◆ **Description of the task**
The output should be every line below that includes the word "Right".
────────────────────
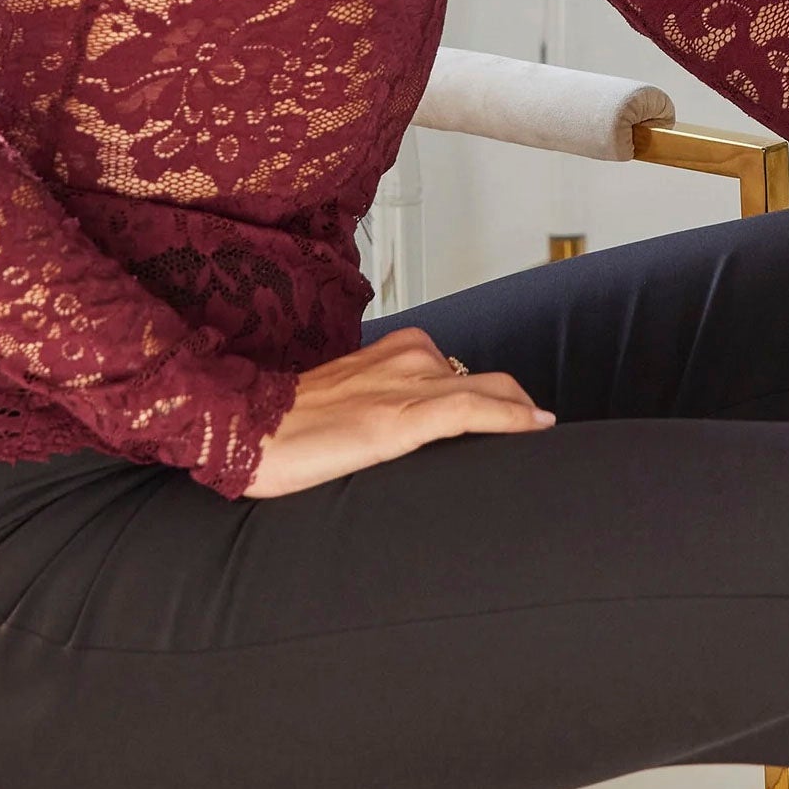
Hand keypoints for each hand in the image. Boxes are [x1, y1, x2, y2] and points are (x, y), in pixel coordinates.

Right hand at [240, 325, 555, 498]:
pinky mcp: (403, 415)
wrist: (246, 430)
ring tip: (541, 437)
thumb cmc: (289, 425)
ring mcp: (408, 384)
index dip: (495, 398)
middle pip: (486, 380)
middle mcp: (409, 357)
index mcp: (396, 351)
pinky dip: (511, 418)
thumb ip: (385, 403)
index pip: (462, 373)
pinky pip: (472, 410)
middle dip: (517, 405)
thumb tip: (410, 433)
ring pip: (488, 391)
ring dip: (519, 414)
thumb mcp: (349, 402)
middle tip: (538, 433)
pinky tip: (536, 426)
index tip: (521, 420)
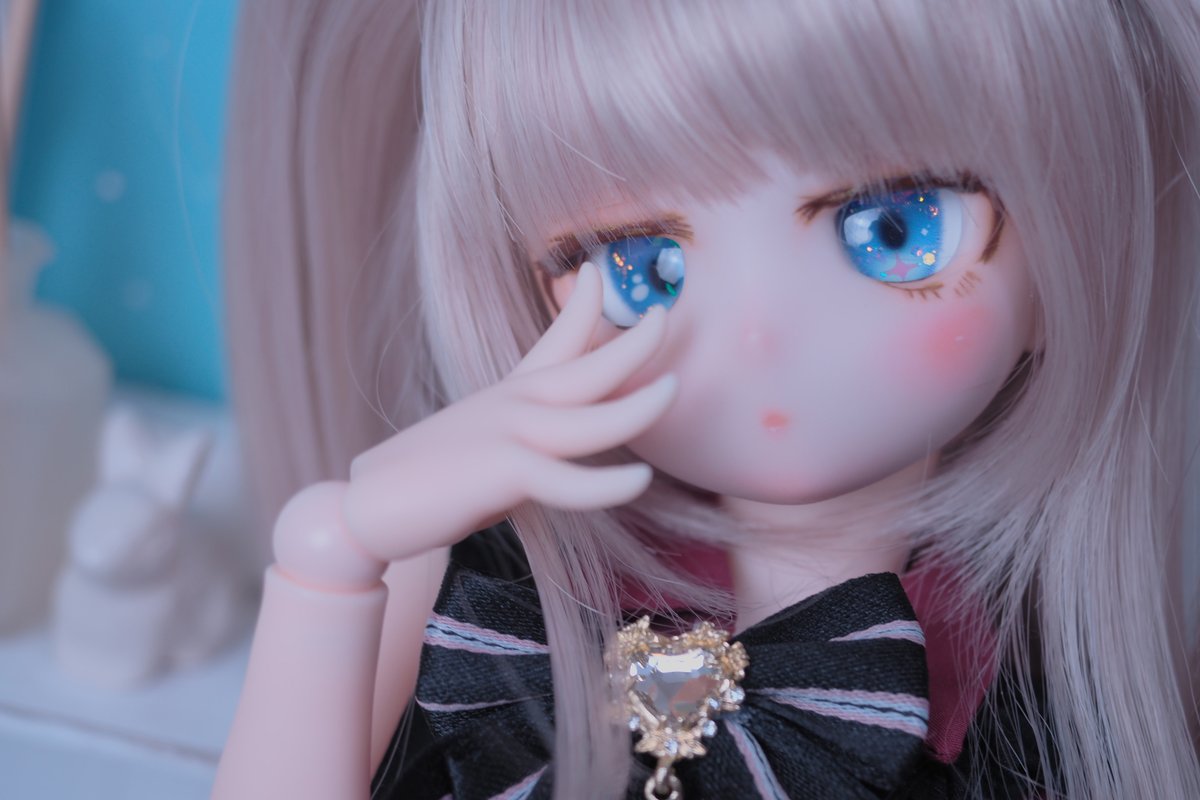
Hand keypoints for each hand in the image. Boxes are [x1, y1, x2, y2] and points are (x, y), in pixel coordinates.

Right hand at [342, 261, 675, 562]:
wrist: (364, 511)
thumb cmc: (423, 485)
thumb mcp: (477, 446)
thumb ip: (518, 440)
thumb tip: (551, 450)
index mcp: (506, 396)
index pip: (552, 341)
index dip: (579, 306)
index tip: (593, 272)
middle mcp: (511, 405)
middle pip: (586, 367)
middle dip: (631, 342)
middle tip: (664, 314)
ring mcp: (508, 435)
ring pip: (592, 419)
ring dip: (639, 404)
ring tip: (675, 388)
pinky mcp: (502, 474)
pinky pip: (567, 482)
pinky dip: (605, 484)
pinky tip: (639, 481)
────────────────────
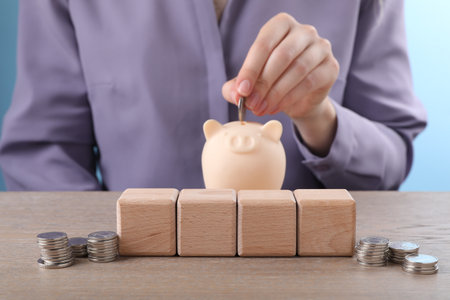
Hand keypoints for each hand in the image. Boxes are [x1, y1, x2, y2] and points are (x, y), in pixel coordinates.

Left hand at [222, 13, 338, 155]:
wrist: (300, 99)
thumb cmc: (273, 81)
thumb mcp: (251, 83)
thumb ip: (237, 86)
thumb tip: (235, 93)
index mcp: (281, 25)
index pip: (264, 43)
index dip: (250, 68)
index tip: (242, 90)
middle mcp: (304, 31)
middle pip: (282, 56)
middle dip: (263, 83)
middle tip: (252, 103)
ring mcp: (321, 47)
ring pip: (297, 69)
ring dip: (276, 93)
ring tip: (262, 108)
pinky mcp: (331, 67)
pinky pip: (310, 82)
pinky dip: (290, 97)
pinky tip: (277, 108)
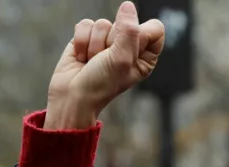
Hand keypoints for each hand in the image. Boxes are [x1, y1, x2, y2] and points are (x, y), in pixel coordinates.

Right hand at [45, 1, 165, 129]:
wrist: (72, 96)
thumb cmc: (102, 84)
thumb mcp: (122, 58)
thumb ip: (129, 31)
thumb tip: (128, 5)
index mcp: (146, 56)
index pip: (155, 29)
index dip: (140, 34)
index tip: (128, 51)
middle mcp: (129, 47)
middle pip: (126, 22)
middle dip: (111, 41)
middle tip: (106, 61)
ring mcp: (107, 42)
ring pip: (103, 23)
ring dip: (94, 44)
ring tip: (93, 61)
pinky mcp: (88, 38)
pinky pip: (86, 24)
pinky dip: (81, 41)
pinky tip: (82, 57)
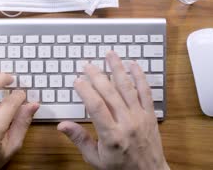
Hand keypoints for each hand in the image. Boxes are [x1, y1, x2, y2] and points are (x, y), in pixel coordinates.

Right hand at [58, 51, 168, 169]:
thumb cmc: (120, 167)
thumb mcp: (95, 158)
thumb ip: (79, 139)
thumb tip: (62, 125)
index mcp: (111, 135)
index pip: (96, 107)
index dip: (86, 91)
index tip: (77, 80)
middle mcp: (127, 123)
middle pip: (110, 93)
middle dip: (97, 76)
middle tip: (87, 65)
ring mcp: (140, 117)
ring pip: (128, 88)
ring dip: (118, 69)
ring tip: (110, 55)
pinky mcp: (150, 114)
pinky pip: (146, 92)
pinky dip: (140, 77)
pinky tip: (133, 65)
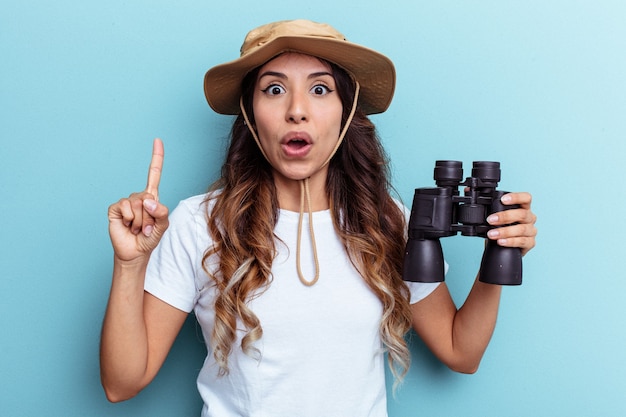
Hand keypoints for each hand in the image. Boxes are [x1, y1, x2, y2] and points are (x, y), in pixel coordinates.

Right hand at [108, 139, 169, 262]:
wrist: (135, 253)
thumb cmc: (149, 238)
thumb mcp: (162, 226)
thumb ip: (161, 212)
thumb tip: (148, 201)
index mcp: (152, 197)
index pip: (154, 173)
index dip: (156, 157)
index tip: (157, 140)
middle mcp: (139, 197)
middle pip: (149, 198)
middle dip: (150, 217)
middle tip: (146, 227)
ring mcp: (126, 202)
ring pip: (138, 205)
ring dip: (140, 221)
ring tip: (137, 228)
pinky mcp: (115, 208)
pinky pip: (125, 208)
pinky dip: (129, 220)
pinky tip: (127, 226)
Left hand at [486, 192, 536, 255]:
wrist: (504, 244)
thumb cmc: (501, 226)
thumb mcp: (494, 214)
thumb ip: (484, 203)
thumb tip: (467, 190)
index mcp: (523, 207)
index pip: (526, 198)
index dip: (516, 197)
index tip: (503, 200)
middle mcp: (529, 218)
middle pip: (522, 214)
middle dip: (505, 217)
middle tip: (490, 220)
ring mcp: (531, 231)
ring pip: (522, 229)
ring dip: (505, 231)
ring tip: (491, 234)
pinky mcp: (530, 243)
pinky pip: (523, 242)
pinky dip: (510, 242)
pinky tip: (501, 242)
────────────────────
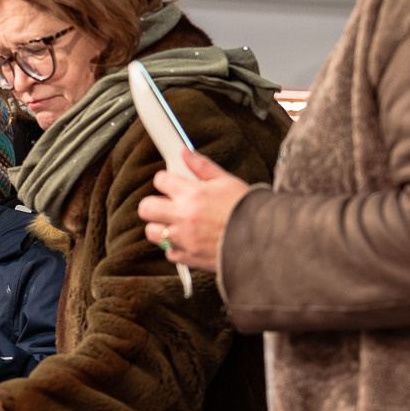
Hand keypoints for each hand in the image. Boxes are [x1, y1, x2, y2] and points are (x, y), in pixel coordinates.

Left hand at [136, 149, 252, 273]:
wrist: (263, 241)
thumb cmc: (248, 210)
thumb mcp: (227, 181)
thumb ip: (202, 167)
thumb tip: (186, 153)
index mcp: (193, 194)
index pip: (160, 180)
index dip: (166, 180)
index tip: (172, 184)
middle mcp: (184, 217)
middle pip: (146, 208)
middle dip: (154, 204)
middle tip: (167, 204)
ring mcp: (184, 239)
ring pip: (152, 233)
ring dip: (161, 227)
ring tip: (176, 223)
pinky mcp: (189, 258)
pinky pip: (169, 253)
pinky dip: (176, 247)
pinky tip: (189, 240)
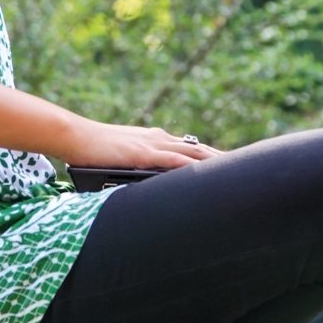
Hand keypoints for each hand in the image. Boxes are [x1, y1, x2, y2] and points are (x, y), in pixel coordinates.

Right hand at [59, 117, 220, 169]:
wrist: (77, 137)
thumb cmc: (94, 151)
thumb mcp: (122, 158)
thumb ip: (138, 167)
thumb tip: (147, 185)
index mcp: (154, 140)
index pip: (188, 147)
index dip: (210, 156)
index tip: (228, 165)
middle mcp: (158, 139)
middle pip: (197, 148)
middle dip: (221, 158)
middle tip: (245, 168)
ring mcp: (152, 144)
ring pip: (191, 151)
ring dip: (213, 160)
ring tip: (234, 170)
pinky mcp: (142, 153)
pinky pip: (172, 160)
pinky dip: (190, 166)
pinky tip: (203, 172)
────────────────────
◆ **Exercise solution**
Right hand at [240, 325, 555, 498]:
Right hand at [342, 261, 675, 562]:
Right hand at [45, 1, 165, 129]:
Right hand at [58, 51, 168, 169]:
Right hand at [108, 139, 169, 262]:
Right hand at [59, 117, 220, 169]:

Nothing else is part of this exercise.